### DATA SHOWN
--- START ---

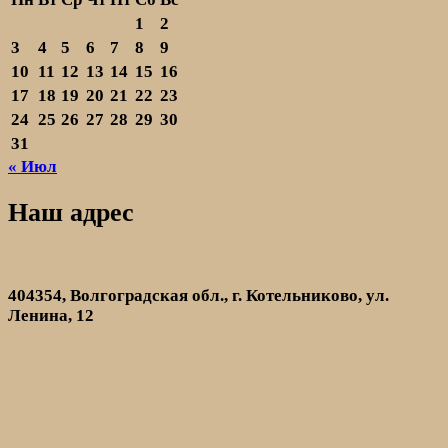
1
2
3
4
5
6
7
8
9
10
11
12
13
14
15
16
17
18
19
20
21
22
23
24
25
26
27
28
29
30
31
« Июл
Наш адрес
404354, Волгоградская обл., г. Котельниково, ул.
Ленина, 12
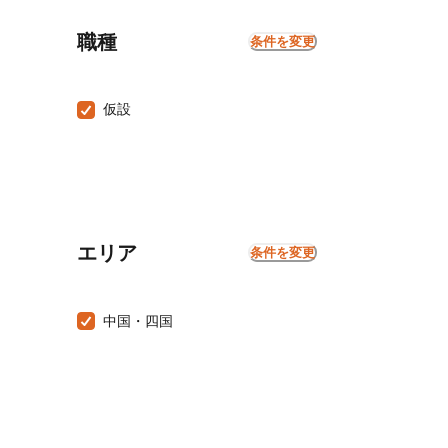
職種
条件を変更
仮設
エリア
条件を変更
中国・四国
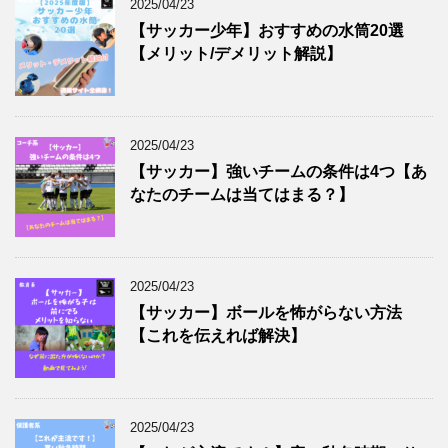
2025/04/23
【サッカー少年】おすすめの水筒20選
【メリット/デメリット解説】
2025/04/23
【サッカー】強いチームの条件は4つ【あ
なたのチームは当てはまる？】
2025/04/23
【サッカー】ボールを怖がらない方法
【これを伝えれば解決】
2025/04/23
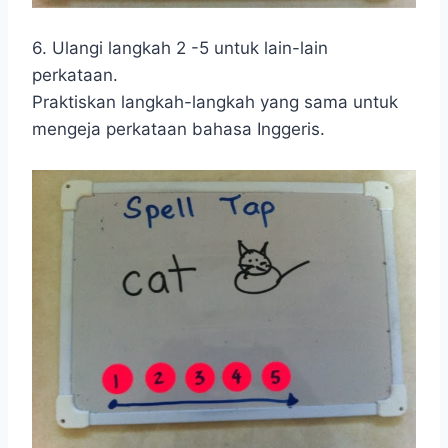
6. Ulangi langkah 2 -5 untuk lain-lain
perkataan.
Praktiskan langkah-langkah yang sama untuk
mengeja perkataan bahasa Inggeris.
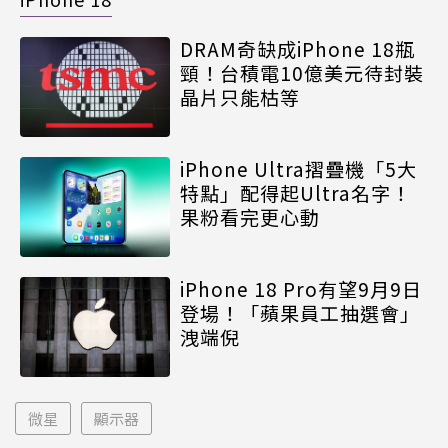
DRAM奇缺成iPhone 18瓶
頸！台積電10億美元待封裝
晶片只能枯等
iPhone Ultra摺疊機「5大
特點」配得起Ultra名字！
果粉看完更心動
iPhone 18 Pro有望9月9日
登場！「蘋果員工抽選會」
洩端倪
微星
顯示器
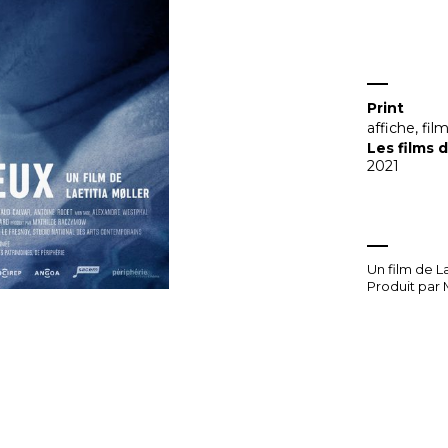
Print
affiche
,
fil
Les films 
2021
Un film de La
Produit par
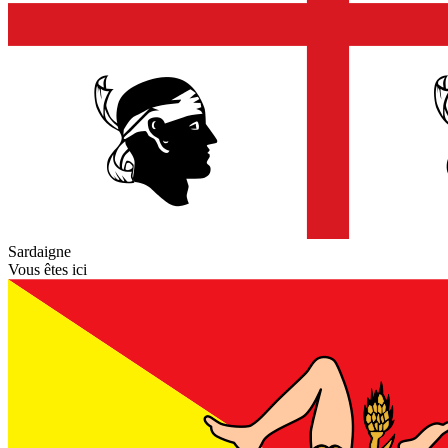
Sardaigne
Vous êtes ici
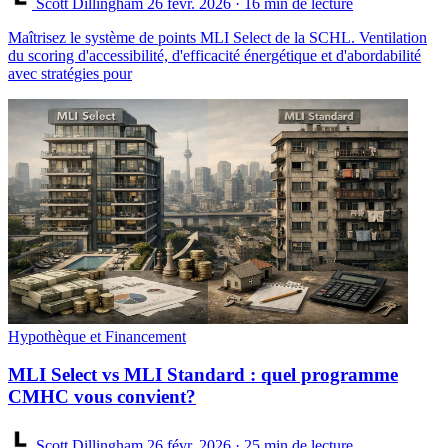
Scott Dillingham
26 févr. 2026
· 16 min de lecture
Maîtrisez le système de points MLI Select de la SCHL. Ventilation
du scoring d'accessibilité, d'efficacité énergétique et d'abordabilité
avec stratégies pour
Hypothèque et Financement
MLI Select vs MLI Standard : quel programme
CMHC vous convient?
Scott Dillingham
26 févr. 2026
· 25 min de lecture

--- END ---
--- START ---

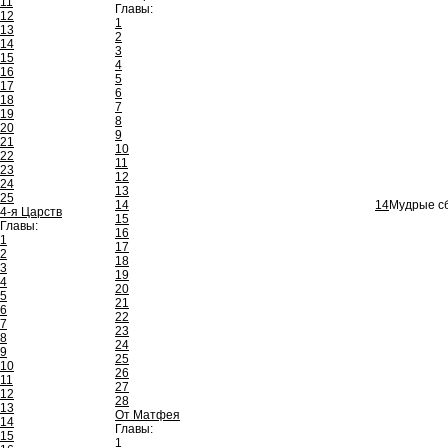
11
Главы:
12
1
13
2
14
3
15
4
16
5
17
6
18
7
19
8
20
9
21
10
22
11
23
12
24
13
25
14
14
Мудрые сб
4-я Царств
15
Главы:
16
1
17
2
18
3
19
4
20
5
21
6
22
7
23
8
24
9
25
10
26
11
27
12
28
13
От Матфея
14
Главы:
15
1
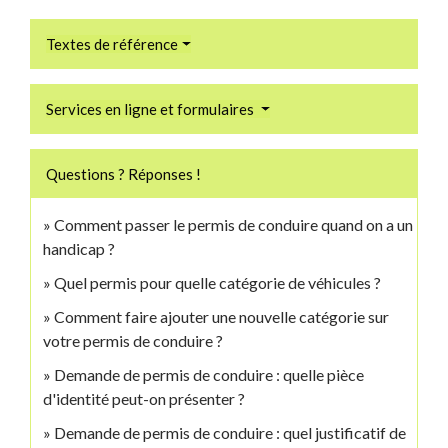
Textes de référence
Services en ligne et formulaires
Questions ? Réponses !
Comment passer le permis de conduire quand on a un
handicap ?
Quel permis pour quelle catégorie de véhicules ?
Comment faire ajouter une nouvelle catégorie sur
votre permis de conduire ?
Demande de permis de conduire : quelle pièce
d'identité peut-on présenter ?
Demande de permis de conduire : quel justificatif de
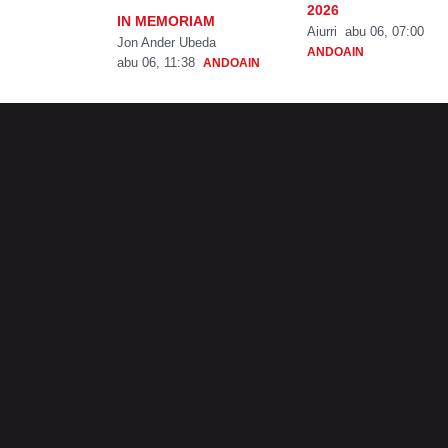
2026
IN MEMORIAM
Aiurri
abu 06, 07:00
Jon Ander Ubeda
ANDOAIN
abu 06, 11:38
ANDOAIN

--- END ---
--- START ---

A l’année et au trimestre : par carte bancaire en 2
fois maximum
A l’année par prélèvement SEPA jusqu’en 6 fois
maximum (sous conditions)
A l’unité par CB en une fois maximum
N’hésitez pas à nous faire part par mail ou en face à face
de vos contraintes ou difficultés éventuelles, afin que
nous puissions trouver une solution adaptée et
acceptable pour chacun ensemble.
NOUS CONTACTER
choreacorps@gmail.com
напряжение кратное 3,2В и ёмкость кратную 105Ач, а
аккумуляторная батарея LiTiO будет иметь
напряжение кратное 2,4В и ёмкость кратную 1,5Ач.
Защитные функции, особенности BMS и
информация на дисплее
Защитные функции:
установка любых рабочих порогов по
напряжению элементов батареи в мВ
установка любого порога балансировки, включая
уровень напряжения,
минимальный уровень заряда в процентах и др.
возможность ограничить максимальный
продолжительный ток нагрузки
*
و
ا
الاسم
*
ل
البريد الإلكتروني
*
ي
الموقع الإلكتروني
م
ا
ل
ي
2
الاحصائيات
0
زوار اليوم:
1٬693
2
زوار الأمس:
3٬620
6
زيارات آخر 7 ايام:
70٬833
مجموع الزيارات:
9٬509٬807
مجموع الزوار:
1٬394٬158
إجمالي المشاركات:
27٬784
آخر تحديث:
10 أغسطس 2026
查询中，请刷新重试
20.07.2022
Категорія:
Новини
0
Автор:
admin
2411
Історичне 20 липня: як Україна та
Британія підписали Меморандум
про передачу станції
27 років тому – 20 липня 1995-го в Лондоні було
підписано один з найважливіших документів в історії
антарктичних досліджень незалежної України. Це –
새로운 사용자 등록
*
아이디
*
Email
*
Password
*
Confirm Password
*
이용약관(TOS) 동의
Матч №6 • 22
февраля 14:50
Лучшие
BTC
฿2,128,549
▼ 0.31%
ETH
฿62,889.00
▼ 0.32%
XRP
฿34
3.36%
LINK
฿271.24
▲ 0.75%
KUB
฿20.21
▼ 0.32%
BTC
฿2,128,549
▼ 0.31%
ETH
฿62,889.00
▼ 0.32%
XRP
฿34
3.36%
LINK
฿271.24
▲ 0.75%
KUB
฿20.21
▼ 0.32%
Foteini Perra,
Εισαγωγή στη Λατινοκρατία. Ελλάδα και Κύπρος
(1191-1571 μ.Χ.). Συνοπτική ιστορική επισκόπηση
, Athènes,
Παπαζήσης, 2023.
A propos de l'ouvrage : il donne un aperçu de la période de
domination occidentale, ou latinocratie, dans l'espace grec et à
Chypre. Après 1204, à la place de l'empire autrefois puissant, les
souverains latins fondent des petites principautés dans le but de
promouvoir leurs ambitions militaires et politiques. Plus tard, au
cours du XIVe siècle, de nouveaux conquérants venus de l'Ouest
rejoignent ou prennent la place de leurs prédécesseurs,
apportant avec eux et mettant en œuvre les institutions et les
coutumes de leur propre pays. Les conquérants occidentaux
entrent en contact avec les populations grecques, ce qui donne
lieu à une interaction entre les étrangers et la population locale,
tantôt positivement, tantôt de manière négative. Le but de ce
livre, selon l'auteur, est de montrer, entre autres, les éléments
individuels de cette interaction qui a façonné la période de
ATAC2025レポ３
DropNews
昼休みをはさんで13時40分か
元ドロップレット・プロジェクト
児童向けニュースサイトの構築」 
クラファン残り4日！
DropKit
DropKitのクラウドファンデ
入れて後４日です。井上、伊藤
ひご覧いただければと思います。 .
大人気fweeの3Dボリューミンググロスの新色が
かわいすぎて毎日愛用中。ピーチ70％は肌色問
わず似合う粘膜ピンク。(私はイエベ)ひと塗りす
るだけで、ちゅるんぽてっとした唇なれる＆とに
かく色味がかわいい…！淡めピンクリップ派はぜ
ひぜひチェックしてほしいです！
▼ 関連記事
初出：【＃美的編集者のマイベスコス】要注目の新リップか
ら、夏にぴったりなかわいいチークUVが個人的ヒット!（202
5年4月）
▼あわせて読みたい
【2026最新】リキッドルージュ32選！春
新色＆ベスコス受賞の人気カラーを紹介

--- END ---

### TASK GOAL
Which of the lines in the material carry the string "conduire"? Pull them out.

### RESPONSE
Comment passer le permis de conduire quand on a un
votre permis de conduire ?
Demande de permis de conduire : quelle pièce
Demande de permis de conduire : quel justificatif de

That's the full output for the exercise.